CFTC Commodities Position Limits and COMEX Silver Futures

Silver Investing

While supporters of the new CFTC rule expect it to prevent large firms from taking too large positions in commodities and causing inflated prices, there are those who caution that it will only push commodities investors to markets outside of the United States.

By Melissa Pistilli—Exclusive to Silver Investing News

Last week, the Commodity Futures Trading Commission (CFTC) approved a new rule that will limit trading in the commodities market in the hopes of curbing alleged excessive speculation and the potential for manipulation. However, the rule is not expected to be enforced until 2012 or even 2013. Congress has ordered the CFTC to study the impact of the new rule on the market 12 months after the limits take effect.

Split along party lines (3 Democrats vs 2 Republicans), the new rule comes after the Dodd-Frank Wall Street Reform and Consumer Protection Act gave the CFTC the authority to limit trading in the US derivates market and is aimed at limiting the positions an investor (including hedge funds) can hold in various commodities contracts.

For years the CFTC has placed restrictions on any one firm’s positions in a number of agricultural commodities, but the new rules also place position limits on energy-related commodities such as heating oil and gasoline, and five metals contracts including COMEX silver, COMEX gold, COMEX copper, NYMEX platinum and NYMEX palladium.

The rule applies to spot-month and non-spot-month position limits. Spot-month position, or near-term delivery contract, limits are to be set at 25 percent of a commodity’s estimated deliverable supply and apply separately to physically settled and cash-settled contracts. For non-spot-month positions, or longer-term contracts, limits are set at 10 percent on of the contracts first 25,000 of open interest, and 2.5 percent thereafter.

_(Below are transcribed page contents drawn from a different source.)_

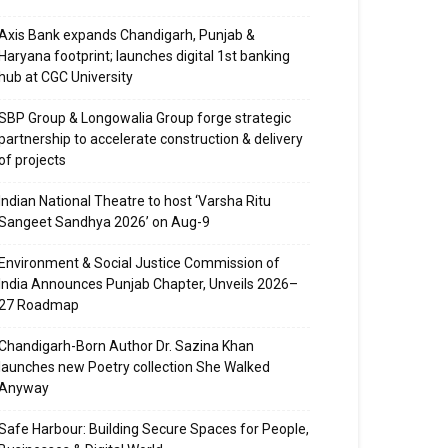
Axis Bank expands Chandigarh, Punjab &
Haryana footprint; launches digital 1st banking
hub at CGC University
SBP Group & Longowalia Group forge strategic
partnership to accelerate construction & delivery
of projects
Indian National Theatre to host ‘Varsha Ritu
Sangeet Sandhya 2026’ on Aug-9
Environment & Social Justice Commission of
India Announces Punjab Chapter, Unveils 2026–
27 Roadmap
Chandigarh-Born Author Dr. Sazina Khan
launches new Poetry collection She Walked
Anyway
Safe Harbour: Building Secure Spaces for People,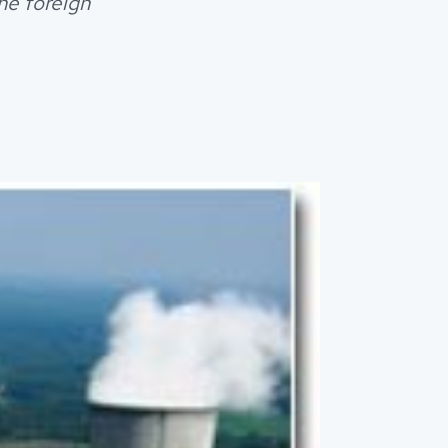
the foreign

The purpose of the CFTC’s position limits is to prevent excessive speculation in the markets that lead to sharp increases in commodity prices. “Our duty is to protect both market participants and the American public from fraud, manipulation and other abuses. Position limits have served since the Commodity Exchange Act passed in 1936 as a tool to curb or prevent excessive speculation that may burden interstate commerce,” said Chairman Gary Gensler who voted in favor of the new rule.

Will investors take their money elsewhere?

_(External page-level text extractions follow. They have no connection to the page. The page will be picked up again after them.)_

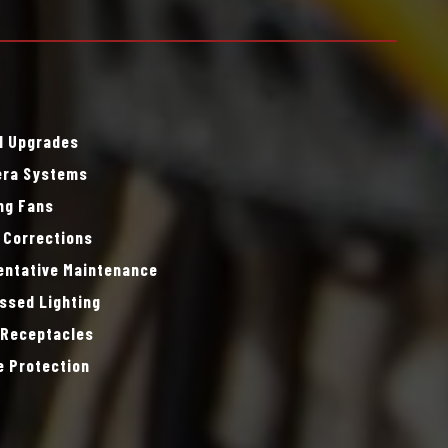
l Upgrades
ra Systems
ing Fans
 Corrections
entative Maintenance
ssed Lighting
 Receptacles
e Protection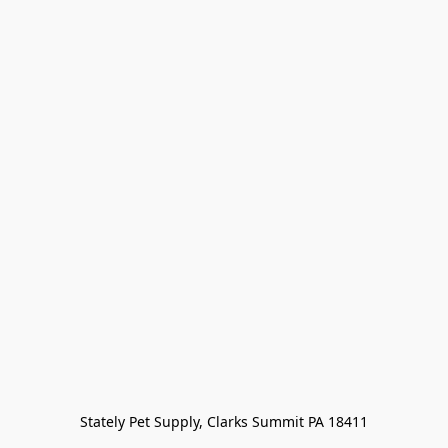
Stately Pet Supply, Clarks Summit PA 18411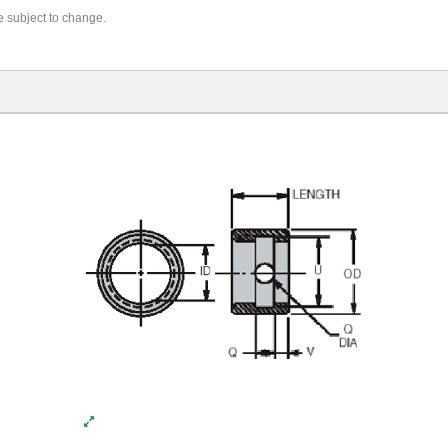
re subject to change.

While supporters of the new rule expect it to prevent large firms from taking too large positions in commodities and causing inflated prices, there are those who caution that it will only push commodities investors to markets outside of the United States. Frank McGhee, head dealer at Integrated Brokerage Services LLC in Chicago, told Bloomberg, “ultimately it’s not good for the US market as the people they are trying to regulate can selectively decide which market they want to trade in.”

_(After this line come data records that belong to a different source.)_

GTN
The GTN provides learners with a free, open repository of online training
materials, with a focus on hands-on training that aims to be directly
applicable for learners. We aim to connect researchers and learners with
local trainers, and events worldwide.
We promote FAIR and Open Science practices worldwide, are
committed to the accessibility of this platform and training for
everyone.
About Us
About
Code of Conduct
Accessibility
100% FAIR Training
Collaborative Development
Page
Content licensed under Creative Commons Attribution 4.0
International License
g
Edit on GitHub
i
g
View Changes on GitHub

The CME Group released a statement about the CFTC ruling voicing its concerns that “the rules will encourage market participants to seek hedging and risk management alternatives outside of the United States.”

“The US is not the only commodity exchange in the world, so I would imagine those participants with positions exceeding the new limits (if imposed) will just take their over-limit business elsewhere,” Jamie Greenough, futures representative and investment advisor at Vancouver-based brokerage and commodities futures firm Global Securities, told Silver Investing News. “Orders over several exchanges would be less liquid than one central market (COMEX), and might make the market less transparent, because rather than have a participant report all their positions on the one central exchange (COMEX), they could conceal their full positions from the CFTC by having them spread over several foreign exchanges.”

“The bottom line is, people want to be long these markets and if they can find a way to leverage themselves they’re going to. If a foreign entity offers said vehicle they may go there. This doesn’t address the problem of the (2008 financial) crisis, which was bad mortgages,” said Sterling Smith, commodity trading adviser at Country Hedging, reports Kitco’s Debbie Carlson.

In terms of the impact on the COMEX silver market, Greenough says that silver investors may be at a disadvantage when it comes to limits placed on longer-term contracts due to the small size of the silver market. “It’s interesting to note that the COMEX gold contract is a lot bigger (Open Interest) than the COMEX silver contract, but there is much, much more physical silver in the world than physical gold. Position limits in further months seem to be based on percentage of Open Interest so COMEX silver participants (hedgers and speculators) may be at a disadvantage compared to COMEX gold participants, because of Open Interest versus the availability/amount of physical metal.”

The ability of the CFTC to actually impose such position limits may not come without a legal battle, according to CFTCLaw writer, Felix Shipkevich, a New York-based attorney who has represented banks, broker-dealers, futures and forex firms. Shipkevich reports that industry groups could take the CFTC to the D.C. Circuit Court over its “authority to impose position limits preemptively.”